High levels of leptin are suggested as a marker of leptin resistance involving both CNS and the periphery [80]. Acute aerobic exercise downregulated leptin transcription in adipose tissue [81] and leptin sensitivity in the CNS was improved [82]. Decreased leptin levels following exercise may therefore indicate increased leptin sensitivity. In agreement, reduced leptin levels after 3 months [83] and 6 months of resistance exercise was previously reported [84]. Thus, improved leptin signaling seems to associate with exercise and reduced pain and fatigue.

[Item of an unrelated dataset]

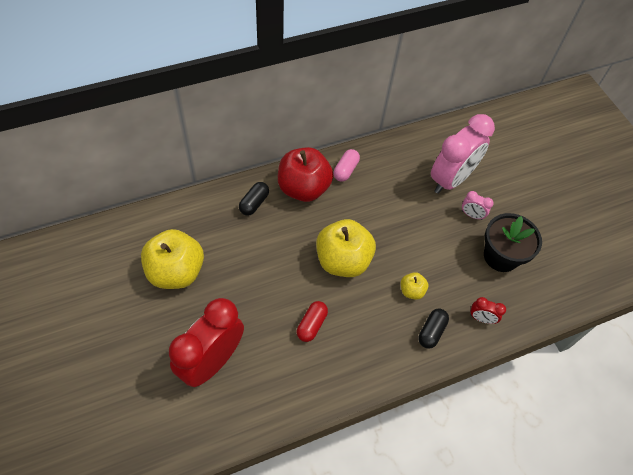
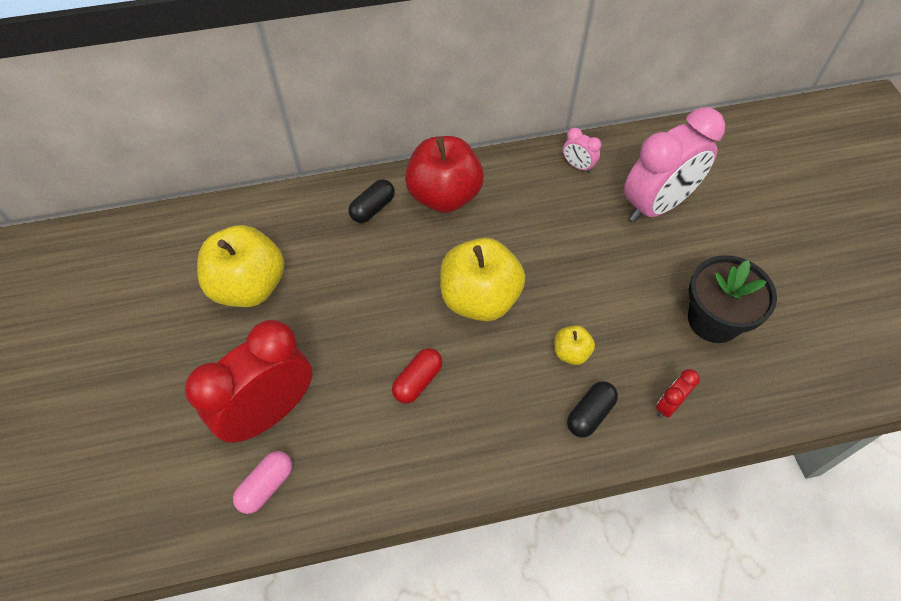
camera: 15 degrees right, 0 degrees up
(345, 170) = (507, 177): pink capsule -> pink capsule (266, 486)
(471, 215) = (679, 257): pink clock -> pink clock (578, 166)
(481, 318) = (669, 405): red clock -> red clock turned 105 degrees clockwise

Obesity is associated with reduced leptin sensitivity [85]. In patients with type 2 diabetes, leptin levels were not altered after 6 weeks of resistance exercise [86]. Possibly three months of progressively increased resistance exercise is also too short a duration to improve leptin receptor sensitivity in overweight patients. Thus, a longer period of exercise up to 6 months may be beneficial in patients with obesity.

The main limitation of this study is the small sample size of the BMI groups. However, the present results indicate that IGF-1 and leptin are involved in change of pain and fatigue in patients with FM after resistance exercise.

Conclusions

The clearest clinical response to resistance exercise was found in lean women with FM. In these individuals, individualized resistance exercise was followed by changes in IGF-1 and leptin, reduced pain, fatigue and improved upper limb muscular strength. In overweight and obese women with FM, markers of metabolic signaling and clinical symptoms were unchanged, but strength was improved. Resistance exercise combined with dietary interventions might benefit patients with FM and overweight.